A “Fat Pantry Mouse” is simply a reminder of the blessing of a full pantry. If you have enough food to share with a mouse, and if that mouse is, indeed, fat, then your household isn’t going hungry. I love this idea. I first made a fat pantry mouse with the ladies in the Stanley Homemaker’s Club and I’ve kept one in my cupboard ever since. Every time I open the cupboard and see it peeking at me, or, if I have to move it from can to can, I recognize the blessing of a full cupboard. Because I can remember the times in our marriage when we didn’t have much food, I feel very grateful. I certainly want Miss Abigail to have a fat pantry mouse in her hope chest.
Gratitude reminders are important, I think, as it seems so easy to forget where your blessings come from. You may want to make a fat mouse for your pantry. If so, each time you see it, take a moment to offer a quick prayer for the blessing of having enough food to eat.
You’ll need half a package of Sculpey clay, a short (about 3-inch) length of shoelace leather, and three small, black glass beads. (These were size 6/0 seed beads) A toothpick will also come in handy. Other materials could be used; fabric, felt or even a different kind of clay.

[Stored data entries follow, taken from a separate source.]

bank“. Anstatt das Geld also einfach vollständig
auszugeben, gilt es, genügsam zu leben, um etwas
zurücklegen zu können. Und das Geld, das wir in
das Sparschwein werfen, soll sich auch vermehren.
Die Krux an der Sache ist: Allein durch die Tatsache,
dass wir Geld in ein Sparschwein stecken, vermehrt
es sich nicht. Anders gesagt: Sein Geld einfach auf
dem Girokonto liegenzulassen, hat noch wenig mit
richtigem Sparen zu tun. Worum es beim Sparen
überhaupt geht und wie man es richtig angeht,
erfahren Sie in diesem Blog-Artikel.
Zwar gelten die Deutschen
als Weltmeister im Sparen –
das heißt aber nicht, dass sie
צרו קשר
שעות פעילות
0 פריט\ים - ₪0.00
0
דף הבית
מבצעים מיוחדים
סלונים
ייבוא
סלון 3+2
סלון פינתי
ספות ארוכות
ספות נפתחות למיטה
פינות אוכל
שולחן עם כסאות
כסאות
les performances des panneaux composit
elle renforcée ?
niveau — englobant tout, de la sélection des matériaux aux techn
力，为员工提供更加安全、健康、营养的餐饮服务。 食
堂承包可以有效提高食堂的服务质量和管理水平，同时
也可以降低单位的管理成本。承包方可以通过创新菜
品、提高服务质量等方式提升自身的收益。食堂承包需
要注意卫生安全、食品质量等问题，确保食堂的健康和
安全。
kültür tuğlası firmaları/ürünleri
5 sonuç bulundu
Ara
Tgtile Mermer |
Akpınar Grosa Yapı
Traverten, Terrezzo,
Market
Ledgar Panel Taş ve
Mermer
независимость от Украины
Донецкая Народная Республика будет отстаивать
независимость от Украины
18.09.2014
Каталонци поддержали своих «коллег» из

Soften the clay and pinch off two small pieces for the ears. Roll everything into a ball.
Roll one side of the body ball until is forms a fat cone shape.
Pinch and form a nice “nose” at the end of the cone.

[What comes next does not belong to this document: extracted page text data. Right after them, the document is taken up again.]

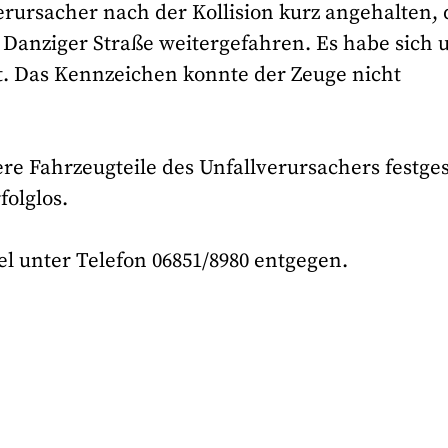
rursacher nach der Kollision kurz angehalten, 
g Danziger Straße weitergefahren. Es habe sich
t. Das Kennzeichen konnte der Zeuge nicht
re Fahrzeugteile des Unfallverursachers festges
olglos.
el unter Telefon 06851/8980 entgegen.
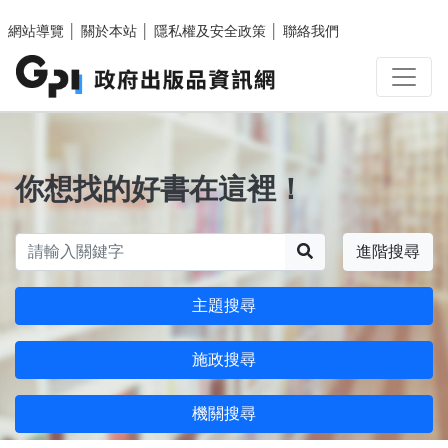
跳至主要內容區塊
網站導覽
│
關於本站
│
隱私權及安全政策
│
聯絡我們
你想找的好書在這裡！
搜尋
進階搜尋
主題搜尋
施政搜尋
機關搜尋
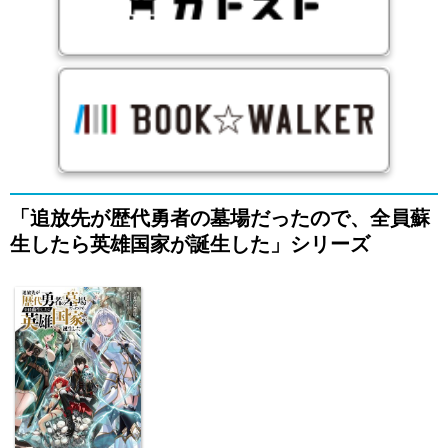
「追放先が歴代勇者の墓場だったので、全員蘇
生したら英雄国家が誕生した」シリーズ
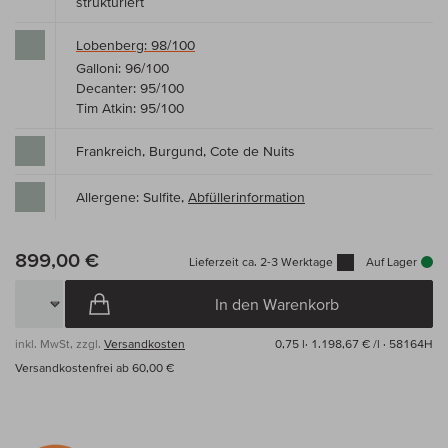
strukturiert
Lobenberg: 98/100
Galloni: 96/100
Decanter: 95/100
Tim Atkin: 95/100
Frankreich, Burgund, Cote de Nuits
Allergene: Sulfite,
Abfüllerinformation
899,00 €
Lieferzeit ca. 2-3 Werktage
Auf Lager
In den Warenkorb
inkl. MwSt, zzgl.
Versandkosten
0,75 l·
1.198,67 € /l
· 58164H
Versandkostenfrei ab 60,00 €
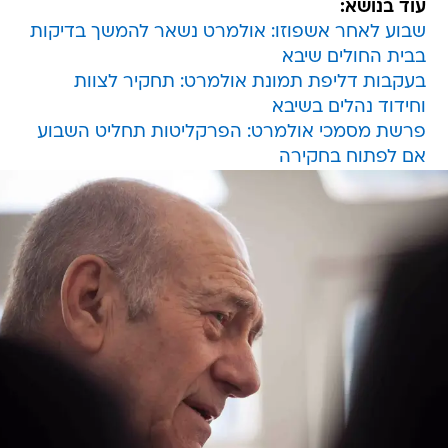
עוד בנושא:
שבוע לאחר אשפוזו: אולמרט נשאר להמשך בדיקות
בבית החולים שיבא
בעקבות דליפת תמונת אולמרט: תחקיר לצוות
וחידוד נהלים בשיבא
פרשת מסמכי אולמרט: הפרקליטות תחליט השבוע
אם לפתוח בחקירה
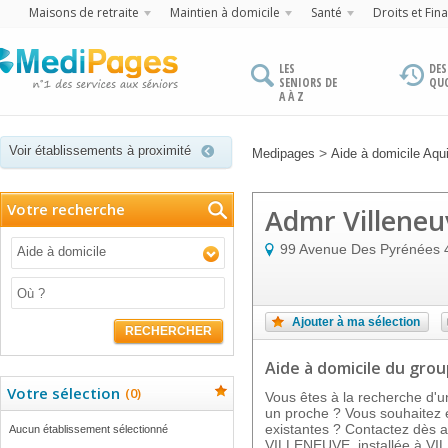
Maisons de retraite
Maintien à domicile
Santé
Droits et Fin
LES
DES
SENIORS DE
QU
A À Z
Voir établissements à proximité
>
Medipages
Aide à domicile Aqui
Votre recherche
Admr Villeneu
99 Avenue Des Pyrénées
Aide à domicile
Ajouter à ma sélection
RECHERCHER
Aide à domicile
du gro
Votre sélection
(
0
)
Vous êtes à la recherche d'u
un proche ? Vous souhaitez e
existantes ? Contactez dès 
Aucun établissement sélectionné
VILLENEUVE, installée à V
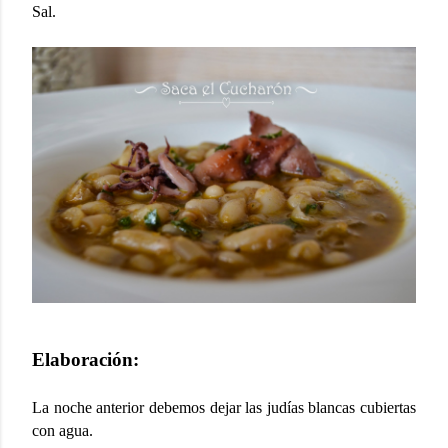
Sal.
Elaboración:
La noche anterior debemos dejar las judías blancas cubiertas
con agua.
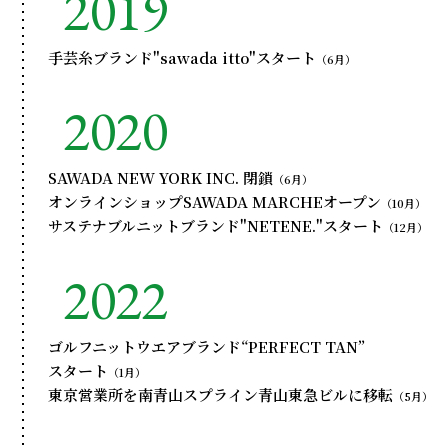
2019
手芸糸ブランド"sawada itto"スタート
（6月）
2020
SAWADA NEW YORK INC. 閉鎖
（6月）
オンラインショップSAWADA MARCHEオープン
（10月）
サステナブルニットブランド"NETENE."スタート
（12月）
2022
ゴルフニットウエアブランド“PERFECT TAN”
スタート
（1月）
東京営業所を南青山スプライン青山東急ビルに移転
（5月）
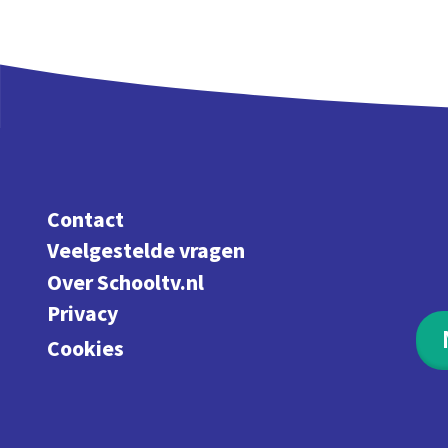
Contact
Veelgestelde vragen
Over Schooltv.nl
Privacy
Cookies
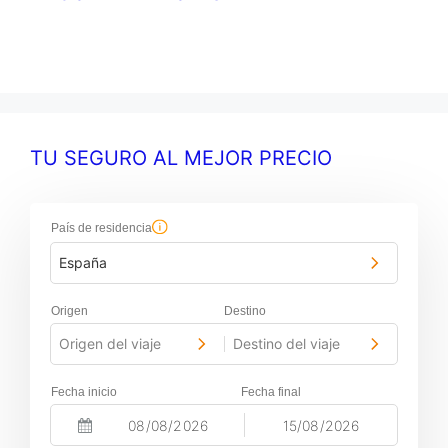
TU SEGURO AL MEJOR PRECIO
País de residencia
España
Origen
Destino
Origen del viaje
Destino del viaje
-
Fecha inicio
Fecha final
-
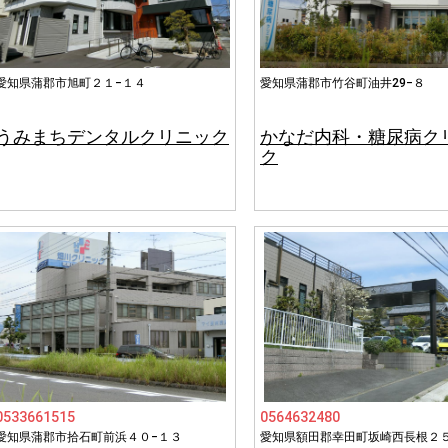
愛知県蒲郡市旭町２１−１４
愛知県蒲郡市竹谷町油井29−８
うみまちデンタルクリニック
かなだ内科・糖尿病ク
ク
0533661515
0564632480
愛知県蒲郡市拾石町前浜４０−１３
愛知県額田郡幸田町坂崎西長根２５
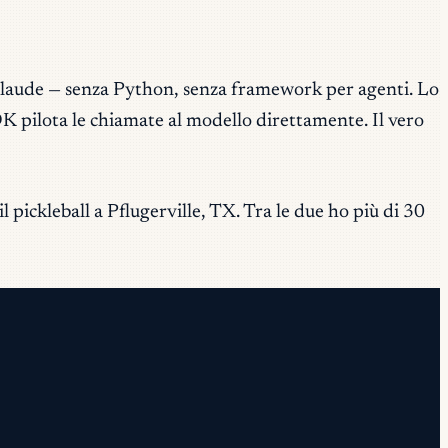
laude — senza Python, senza framework per agenti. Lo
K pilota le chiamate al modello direttamente. Il vero
 pickleball a Pflugerville, TX. Tra le due ho più di 30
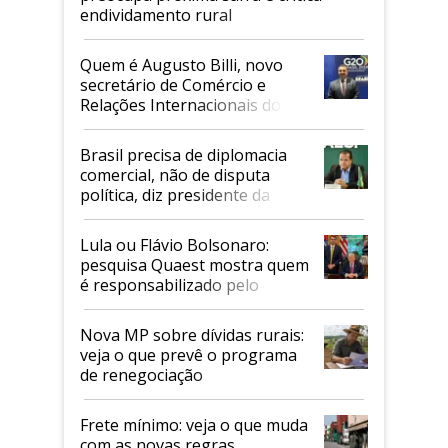
endividamento rural
Quem é Augusto Billi, novo
secretário de Comércio e
Relações Internacionais do
Mapa
Brasil precisa de diplomacia
comercial, não de disputa
política, diz presidente da
Faesp
Lula ou Flávio Bolsonaro:
pesquisa Quaest mostra quem
é responsabilizado pelo
tarifaço dos EUA
Nova MP sobre dívidas rurais:
veja o que prevê o programa
de renegociação
Frete mínimo: veja o que muda
com as novas regras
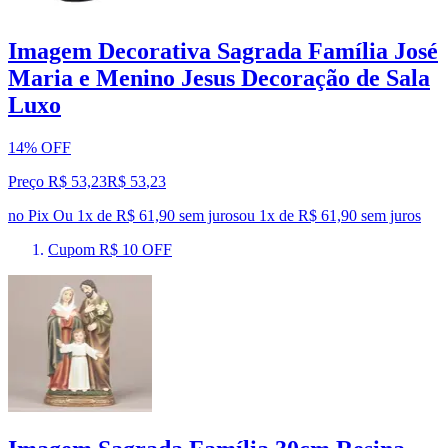
Imagem Decorativa Sagrada Família José
Maria e Menino Jesus Decoração de Sala
Luxo
14% OFF
Preço R$ 53,23
R$
53
,
23
no Pix
Ou 1x de R$ 61,90 sem juros
ou
1
x de
R$ 61,90
sem juros
Cupom R$ 10 OFF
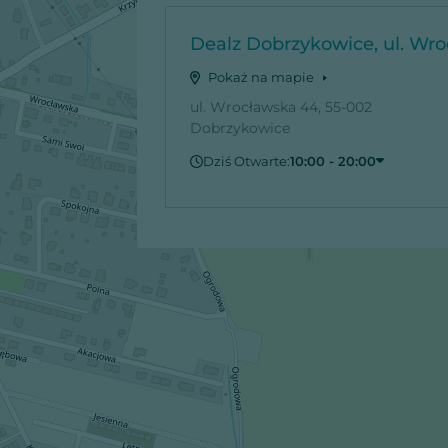
Dealz Dobrzykowice, ul. Wr
Pokaż na mapie
ul. Wrocławska 44, 55-002
Dobrzykowice
Dziś Otwarte:
10:00 - 20:00
Piątek
10:00 - 20:00
Sobota
10:00 - 20:00
Niedziela
Zamknięte
Poniedziałek
10:00 - 20:00
Wtorek
10:00 - 20:00
Środa
10:00 - 20:00
Czwartek
10:00 - 20:00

Place the rounded end of the body on the table with the nose up. You can decide how much tilt you want for the nose of your mouse, but you don’t want the nose too far in the air.
Push down slightly on the body to make a flat bottom. This flat part makes the mouse stable in your cupboard, so make a nice wide bottom.
Push a bead into the end of the nose. You may have to adjust and form the clay around it a bit. Place the eyes just above the nose and push them into the clay also.
Flatten the small balls to make two ears, form them and attach them to the head, behind the eyes. This is the hardest part. Smooth down the clay as well as you can. If your little mouse falls off a can, you don’t want the ears to break right off, so attach them well.
Abigail wanted eyelashes on this mouse, because she is a girl mouse. You could add these, carefully, with a toothpick. Just an impression will work best.
Finally, use the toothpick to start a hole for the tail at the base of the body. Then, push the leather into the hole and smooth the clay around it.
There, she’s finished and ready to be baked. Isn’t she cute?
Place the mouse on a metal pie pan or a piece of foil and bake in a slow oven. I baked this one at 250 degrees Fahrenheit, for 30 minutes.
Finally, put the mouse in your pantry and allow it to help you cultivate a grateful heart.